### Task description
The word to find is "lines". Copy each line of the material that contains it.

### Listed entries
/---
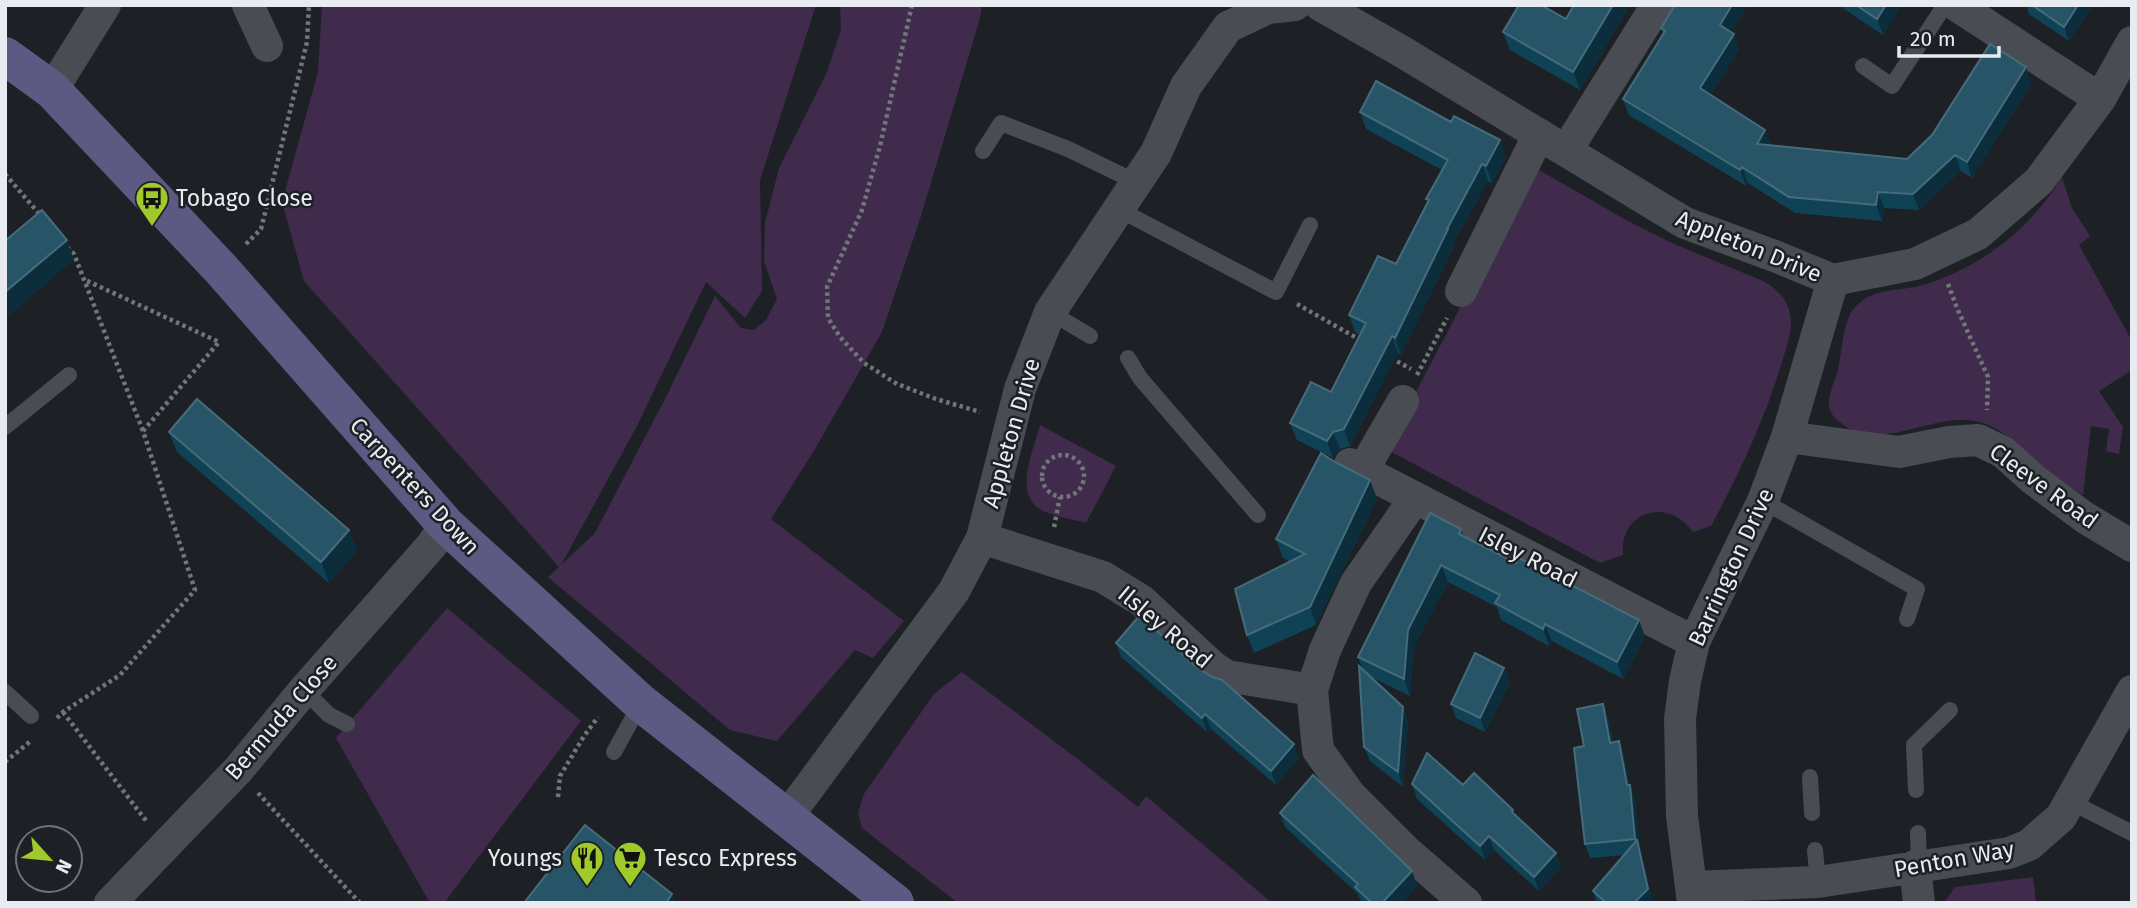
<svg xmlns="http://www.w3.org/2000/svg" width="2137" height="908" viewBox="0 0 2137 908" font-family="'Fira Sans',sans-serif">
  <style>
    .green { fill: #402b4c }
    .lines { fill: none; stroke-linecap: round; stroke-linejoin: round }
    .path { stroke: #72757a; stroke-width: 4.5; stroke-dasharray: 3.5 3.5; stroke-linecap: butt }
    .lane { stroke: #494d53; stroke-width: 16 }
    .street { stroke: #494d53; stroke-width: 32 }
    .secondary { stroke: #5c5a83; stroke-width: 38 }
    .wall { fill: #104256 }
    .shaded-wall { fill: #0c2d3c }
    .building { fill: #275467; stroke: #466c7c; stroke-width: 2 }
    .labels { text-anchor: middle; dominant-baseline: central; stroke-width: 5; stroke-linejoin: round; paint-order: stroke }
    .poi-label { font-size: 23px; fill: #e8ebef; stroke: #1d2126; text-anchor: start }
    .street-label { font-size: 23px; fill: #e8ebef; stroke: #1d2126 }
  </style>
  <rect width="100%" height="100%" fill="#1d2126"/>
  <path class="green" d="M322 5H816L760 180 762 291 745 318 706 282 637 426 561 565 595 533 666 397 715 296 741 328 754 330 766 320 777 299 764 261 765 223 779 168 827 72 841 30 840 5H982L980 18 921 216 882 332 815 449 771 519 904 621 873 658 855 650 777 741 730 730 548 577 559 567 304 281 282 202 318 72Z
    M1534 167 1626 220 1674 244 1763 281C1779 290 1791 303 1791 323 1791 337 1785 351 1781 365 1764 421 1739 474 1711 526L1693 532C1669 497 1619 510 1623 555L1600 563 1386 449Z
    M2062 177 2072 208 2090 236 2079 245 2132 341V370L2099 391 2123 427 2119 454 2106 451 2109 429 2091 426 2083 495C2068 486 2053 476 2040 465 2020 448 2002 426 1975 421 1933 413 1884 451 1845 426 1838 421 1830 415 1829 406 1828 394 1835 381 1838 370 1842 352 1842 329 1851 313 1853 309 1858 304 1862 301 1878 288 1903 291 1923 285 1982 267 2030 229 2062 177Z
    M1040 425 1116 466 1086 523C1072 519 1057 517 1043 511 1012 495 1033 452 1040 425Z
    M447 608 581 721 444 903H430L336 738Z
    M962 672 1079 760 1138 807 1146 796 1272 903H958L862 828 858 813 864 794 934 694Z
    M2033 877 2036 903H1944L1955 887Z"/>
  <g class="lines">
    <path class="path" d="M912 5 880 146 862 210 827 287 828 318 840 337 864 363 897 384 936 399 980 412
      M5 174 41 216
      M246 244 261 229 307 42 309 5
      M67 247 74 254 143 431
      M1948 284 1957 308 1988 377 1987 410
      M1297 304 1362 341
      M1391 358 1411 369
      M1417 375 1447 318
      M1042 476a21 21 0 1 1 42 0a21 21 0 1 1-42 0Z
      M1054 527 1060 497
      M63 712 147 822
      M57 718 63 712 120 675 195 590 143 431 219 342 83 279
      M5 762 32 740
      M258 793 360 903
      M558 797 560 776 584 736 598 717"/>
    <path class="lane" d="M1863 66 1892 86 1945 5
      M983 151 1001 123 1068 149 1136 182
      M1118 209 1276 292 1310 225
      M1050 312 1090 336
      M1128 358 1140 378 1258 515
      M5 427 69 375
      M1763 501 1917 589 1907 619
      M304 690 329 715 347 724
      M5 692 31 716
      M614 752 641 703
      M1810 777 1812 813
      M1916 790 1914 745 1950 710
      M2071 802 2132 833
      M1918 833 1919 865
      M1815 850 1818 882"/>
    <path class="street" d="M248 5 267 46
      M1320 5 1401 51 1685 223 1777 257 1833 280 1915 264 1978 234 2039 181 2100 99 2132 42
      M1956 5 2100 99
      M52 90 105 5
      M1566 151 1657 5
      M1461 291 1539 134
      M1787 437 1899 452 1949 442 1978 440 2003 452 2033 479 2084 517 2132 546
      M1350 464 1694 642
      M1363 470 1403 401
      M1415 498 1356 583 1325 650 1312 690 1318 750 1350 795 1405 850 1466 903
      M982 538 1103 577 1142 601 1213 667 1227 676 1312 690
      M787 817 954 591 982 538 1020 389 1050 312 1156 153 1186 86 1228 27 1268 8 1295 5
      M1915 866 1919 903
      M1692 887 1818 882 2009 853 2029 845 2061 817 2132 691
      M110 903 238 770 304 690 431 546 446 525
      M1693 903 1682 816 1680 719 1685 681 1694 642 1763 501 1787 437 1833 280"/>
    <path class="secondary" d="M5 56 52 90 221 269 446 525 641 703 895 903"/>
  </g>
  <path class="wall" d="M1574 5H1630L1580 90 1510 50 1503 32 1566 19Z
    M1748 5 1731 32 1739 50 1711 95 1765 130 1771 145 1907 159 2032 83 1972 178 1961 171 1919 210 1884 208 1882 221 1795 213 1748 183 1746 186 1629 115 1623 99 1663 34 1661 28Z
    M1838 5H1902L1883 35Z
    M2026 5H2098L2096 8 2093 6 2069 41 2029 14Z
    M1360 112 1506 157 1492 183 1488 181 1453 244 1454 246 1401 355 1398 353 1350 446 1340 449 1333 458 1297 440 1290 423 1331 392 1360 335 1355 332 1349 315 1396 264 1428 202 1426 199 1442 170 1366 129Z
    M169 432 349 530 357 550 329 583 177 452Z
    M1370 480 1377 499 1316 625 1254 653 1247 635 1290 562 1283 558 1276 539Z
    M1461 529 1464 536 1645 637 1623 679 1552 641 1549 646 1501 620 1497 607 1448 582 1414 647 1410 696 1371 677 1403 707 1408 722 1403 787 1370 761 1364 747 1363 670 1358 657Z
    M1116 643 1195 666 1299 758 1276 785 1211 729 1207 732 1121 657Z
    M1504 668 1510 682 1485 732 1456 718 1451 704Z
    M1603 704 1608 718 1613 742 1624 755 1629 785 1635 799 1640 848 1653 903H1597L1593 891 1624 855 1590 858 1585 844 1584 746Z
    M1412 784 1463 785 1515 815 1556 853 1561 867 1539 891 1494 850 1485 860 1417 799Z
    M1280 813 1412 871 1417 886 1401 903H1362L1357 893 1285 827Z"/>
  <path class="shaded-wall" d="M1613 5H1630L1580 90 1573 72Z
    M1732 5H1748L1726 41 1720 25Z
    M1886 5H1902L1883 35 1877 19Z
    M2078 5 2093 6 2069 41 2064 27Z
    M1734 34 1739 50 1706 104 1700 88Z
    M2026 67 2032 83 1972 178 1967 162Z
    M1765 130 1771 146 1757 144Z
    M1500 140 1506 157 1492 183 1486 166Z
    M1955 155 1961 171 1919 210 1913 194Z
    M1482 164 1488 181 1453 244 1454 246 1401 355 1395 338 1447 229Z
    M1742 167 1748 183 1746 186 1740 170Z
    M1878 192 1884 208 1882 221 1876 205Z
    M67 240 74 260 5 319V292Z
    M1392 336 1398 353 1350 446 1344 429Z
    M1333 432 1340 449 1333 458 1327 441Z
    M1370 480 1377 499 1316 625 1310 607Z
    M349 530 357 550 329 583 321 562Z
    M1441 565 1448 582 1414 647 1410 696 1404 679 1408 630Z
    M1639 620 1645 637 1623 679 1617 662Z
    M1545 624 1552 641 1549 646 1543 629Z
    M1504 668 1510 682 1485 732 1480 718Z
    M1603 704 1608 718 1615 757 1610 743Z
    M1403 707 1408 722 1403 787 1398 772Z
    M1205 714 1211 729 1207 732 1202 718Z
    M1619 741 1624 755 1630 791V785L1635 799 1640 848 1653 903H1634L1639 850 1635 839 1627 785Z
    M1294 744 1299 758 1276 785 1271 771Z
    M1489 836 1494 850 1485 860 1480 846Z
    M1556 853 1561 867 1539 891 1534 877Z
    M1412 871 1417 886 1401 903H1382Z
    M672 894 676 903H666Z"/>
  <path class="building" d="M1519 5H1541L1566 19 1574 5H1613L1573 72 1503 32Z
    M1675 5H1732L1720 25 1734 34 1700 88 1765 130 1757 144 1907 159 1932 135 1990 44 2026 67 1967 162 1955 155 1913 194 1878 192 1876 205 1789 197 1742 167 1740 170 1623 99 1665 31 1661 28Z
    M1856 5H1886L1877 19Z
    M2032 5H2078L2064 27Z
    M1376 81 1451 122 1454 116 1500 140 1486 166 1482 164 1447 229H1448L1395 338 1392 336 1344 429 1333 432 1327 441 1290 423 1311 382 1331 392 1366 323 1349 315 1378 256 1396 264 1429 200 1426 199 1448 160 1360 112Z
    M42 210 67 240 5 292V241Z
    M197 399 349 530 321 562 169 432Z
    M1321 453 1335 462 1370 480 1310 607 1247 635 1235 589 1305 554 1276 539Z
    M1430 513 1461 529 1459 534 1516 563 1519 558 1639 620 1617 662 1545 624 1543 629 1495 603 1500 595 1441 565 1408 630 1404 679 1358 657Z
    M1140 615 1195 666 1212 677 1222 680 1294 744 1271 771 1205 714 1202 718 1116 643Z
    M1475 653 1504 668 1480 718 1451 704Z
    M1359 666 1403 707 1398 772 1364 747Z
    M1603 704 1610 743 1619 741 1627 785H1630L1635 839 1585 844 1574 748 1584 746 1577 709Z
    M1427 753 1463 785 1474 773 1513 810 1512 812 1556 853 1534 877 1489 836 1480 846 1412 784Z
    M1313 775 1412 871 1382 903H1372L1355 887 1358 884 1280 813Z
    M585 825 672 894 666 903H524Z
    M1637 840 1648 889 1634 903H1606L1593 891Z"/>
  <defs>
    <symbol id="bus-pin" viewBox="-11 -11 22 30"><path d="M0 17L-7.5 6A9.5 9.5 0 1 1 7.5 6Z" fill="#a0c92b" stroke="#1d2126"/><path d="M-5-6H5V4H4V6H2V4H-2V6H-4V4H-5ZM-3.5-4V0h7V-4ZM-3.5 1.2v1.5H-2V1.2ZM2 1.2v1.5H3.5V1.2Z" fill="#111"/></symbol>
    <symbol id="restaurant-pin" viewBox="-11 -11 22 30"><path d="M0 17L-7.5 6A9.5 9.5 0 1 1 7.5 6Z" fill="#a0c92b" stroke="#1d2126"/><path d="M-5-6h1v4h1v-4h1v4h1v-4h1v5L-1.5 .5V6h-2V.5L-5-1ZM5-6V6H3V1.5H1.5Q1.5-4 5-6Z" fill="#111"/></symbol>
    <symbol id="supermarket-pin" viewBox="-11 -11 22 30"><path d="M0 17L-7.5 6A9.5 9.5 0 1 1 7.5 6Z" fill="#a0c92b" stroke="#1d2126"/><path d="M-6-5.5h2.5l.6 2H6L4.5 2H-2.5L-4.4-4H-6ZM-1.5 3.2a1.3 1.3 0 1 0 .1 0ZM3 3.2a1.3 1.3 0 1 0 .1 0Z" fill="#111"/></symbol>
  </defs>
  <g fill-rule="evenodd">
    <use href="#bus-pin" x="133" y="179" width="38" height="52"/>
    <use href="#restaurant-pin" x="568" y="839" width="38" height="52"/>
    <use href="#supermarket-pin" x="611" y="839" width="38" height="52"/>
  </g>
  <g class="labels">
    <g class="poi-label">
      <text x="176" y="198">Tobago Close</text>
      <text x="562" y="858" text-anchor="end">Youngs</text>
      <text x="654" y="858">Tesco Express</text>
    </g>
    <g class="street-label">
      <text transform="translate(1749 246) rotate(22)">Appleton Drive</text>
      <text transform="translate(1011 433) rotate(-74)">Appleton Drive</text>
      <text transform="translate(415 486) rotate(47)">Carpenters Down</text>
      <text transform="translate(2044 486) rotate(36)">Cleeve Road</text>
      <text transform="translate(1528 557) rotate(27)">Isley Road</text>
      <text transform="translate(1731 567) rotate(-65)">Barrington Drive</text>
      <text transform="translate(1165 627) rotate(40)">Ilsley Road</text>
      <text transform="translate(281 717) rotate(-49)">Bermuda Close</text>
      <text transform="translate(1954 859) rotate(-10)">Penton Way</text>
    </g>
  </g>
  <rect width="2137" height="908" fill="none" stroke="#e8ebef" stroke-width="14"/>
  <g transform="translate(49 859) rotate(117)"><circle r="33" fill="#1d2126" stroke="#6e7276" stroke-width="2"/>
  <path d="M0-5L12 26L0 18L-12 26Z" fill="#a0c92b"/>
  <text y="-10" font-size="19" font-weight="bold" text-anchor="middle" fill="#e8ebef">N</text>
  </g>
  <path d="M1899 46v10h100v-10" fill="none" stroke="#e8ebef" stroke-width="3.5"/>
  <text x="1910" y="46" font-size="21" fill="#e8ebef" stroke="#1d2126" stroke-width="5" paint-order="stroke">20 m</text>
</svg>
\---
### Answer space
    .lines { fill: none; stroke-linecap: round; stroke-linejoin: round }
  <g class="lines">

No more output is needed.